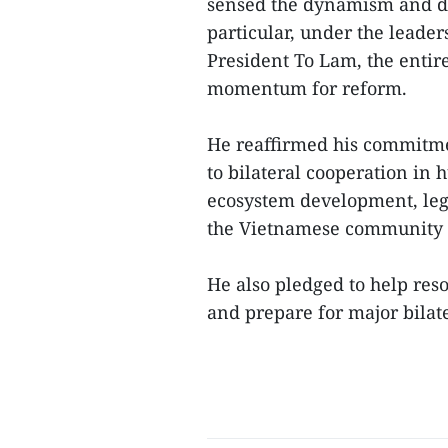
sensed the dynamism and de
particular, under the leader
President To Lam, the entir
momentum for reform.
He reaffirmed his commitme
to bilateral cooperation i
ecosystem development, lega
the Vietnamese community 
He also pledged to help reso
and prepare for major bilat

:: WHAT THE TASK REQUIRES ::
Rewrite the text read from the items above as a Markdown table with the columns "Row" and "Line," numbering each line in order and leaving out blank lines and the pictures.

:: REPLY ::
| Row | Line |
|---|---|
| 1 | sensed the dynamism and de |
| 2 | particular, under the leader |
| 3 | President To Lam, the entir |
| 4 | momentum for reform. |
| 5 | He reaffirmed his commitme |
| 6 | to bilateral cooperation i |
| 7 | ecosystem development, lega |
| 8 | the Vietnamese community  |
| 9 | He also pledged to help reso |
| 10 | and prepare for major bilat |